Trucker put family first
Mike Mullen
Telegraph-Journal
Published Thursday February 28th, 2008
Appeared on page C8
BLACKS HARBOUR - Retired truck driver and family man Ralph Turner was the kind of guy who would "give you the shirt off his back," says his good friend John Brennan.
"I knew Ralph all my life. He was an awfully good person," Brennan said Wednesday. "If we had to go to Saint John to the hospital, he would take our car and drive us up. He would do anything for anybody and never ask for a cent in return. That's how good he was. I can't say enough good things about him.
"Everybody knew him," he added. "He was well-liked, not just in (Blacks Harbour), but everywhere he went."
Turner, who had lost one leg to diabetes in recent years, was about to lose a second when he died at the Saint John Regional Hospital on Feb. 20. He was 75.
Just 14 when he went to work at Connors Bros. Ltd.'s old No. 1 sardine factory here, he continued to work there until he took a job as a wharf agent for Coastal Transport in the 1970s.
He then went to work as a truck driver for Arnold Hatt Construction, retiring around 1990.
In retirement, he enjoyed socializing with friends such as Brennan down at the local Freshmart, and helping others. He took up barbering as a hobby, cutting the hair of a half-dozen selected clients for five bucks apiece. On occasion, he would also clip the hair of local nursing home residents for free.

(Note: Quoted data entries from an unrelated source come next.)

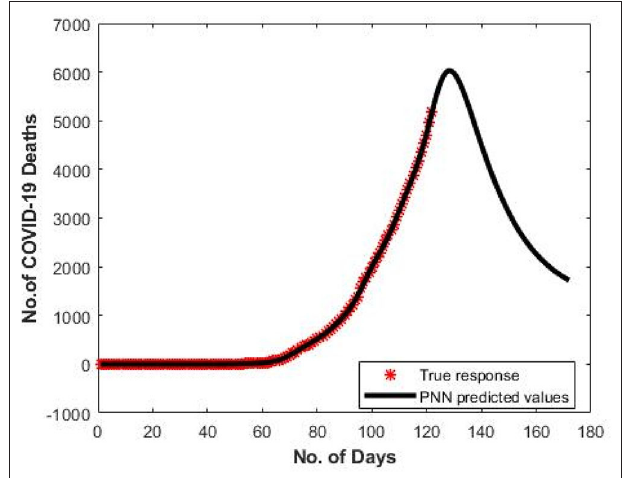
FIGURE 6 | Predicted curve for D1 using PNN.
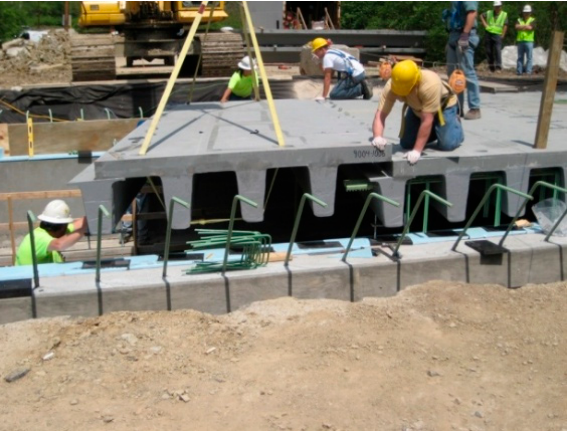
Figure 9. Installation of prefabricated elements of a SuperFiberSpan composite deck [52].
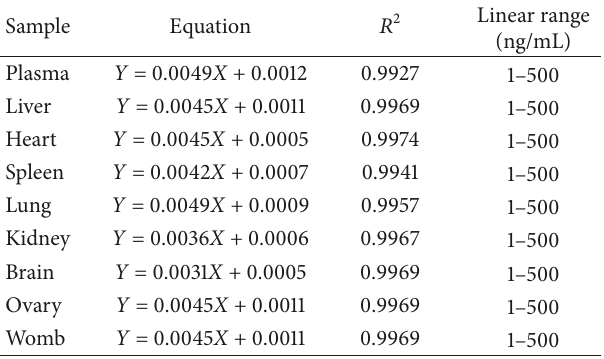
Table1:RegressionequationsofepimedinBinratplasmaandtissue samples ( 𝑛 = 3 ).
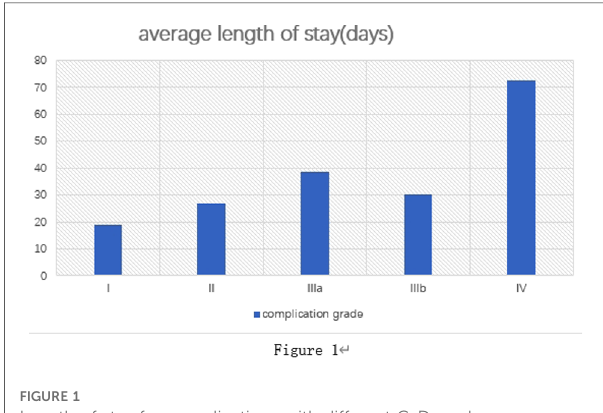
FIGURE 1 Length of stay for complications with different C-D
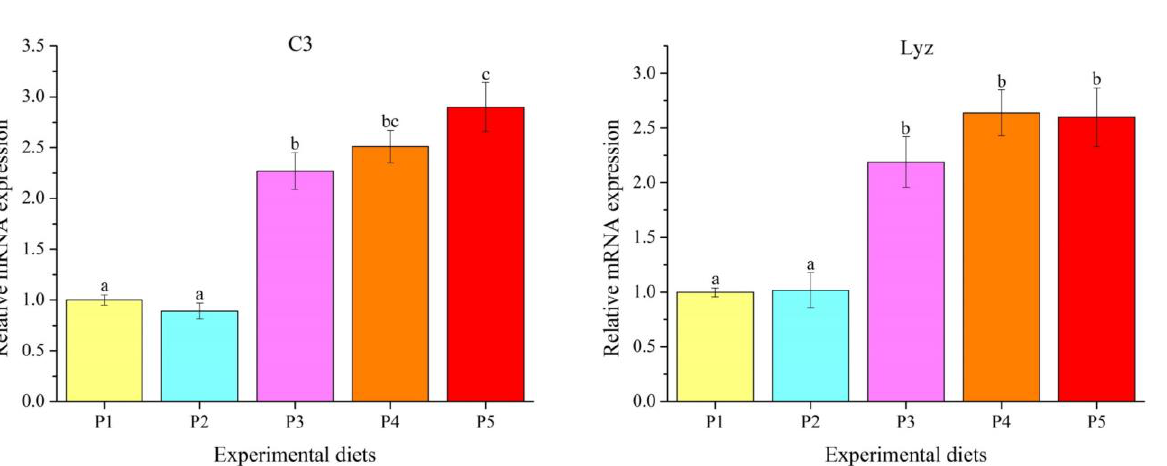
related genes in the liver (Figure 6) ( p < 0.05). Complement 3 ( C3 ) and lysozyme ( Lyz ) levels. Compared with the P1 and P2 diets, C3 and Lyz expressions were obviously elevated in the P3, P4 and P5 diets ( p < 0.05).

His wife of 55 years, Marie (Justason) remembers him as an easy-going, hard-working and kindly soul who put his family first.
"You couldn't find a nicer person to talk to," she said.
Born on Nov. 13, 1932, in Caithness, near St. George, Ralph Leroy Turner was one of eight children - five boys and three girls - of the late John and Carrie (Holland) Turner.
Besides his wife, his survivors include one son, Steven Turner of Saint John; one daughter, Alda Turner of Pennfield; one sister, Hazel Johnson of Blacks Harbour; one granddaughter, Misty Gray of Edmonton; and two great-grandsons, Ethan and Hunter.
Marie, a native of Blacks Harbour, said she was packing sardines for Connors Bros. in 1948 when she first met the handsome young man she married on Sept. 19, 1952, at her mother's home.
Turner was not only a fine husband and father, she said, but in later years doted on their great-grandson, Ethan, who lived with them for five years until his mother moved away three years ago. Ethan, now nine, used to follow him around like a shadow.
"Ralph just thought there was nobody like him," said Marie. "He was just so contented when Ethan was here."
Turner's hobbies included hunting, fishing, puttering around in his garage and painting by numbers.
He also liked to go on country drives in his Plymouth Voyageur van which, said Marie, she used to tell him was his "baby."
Turner not only washed it continuously, she said, "(but) he kept the motor clean. Any vehicle he ever had and traded in, they would say nobody else ever traded in a vehicle with a motor as clean as his."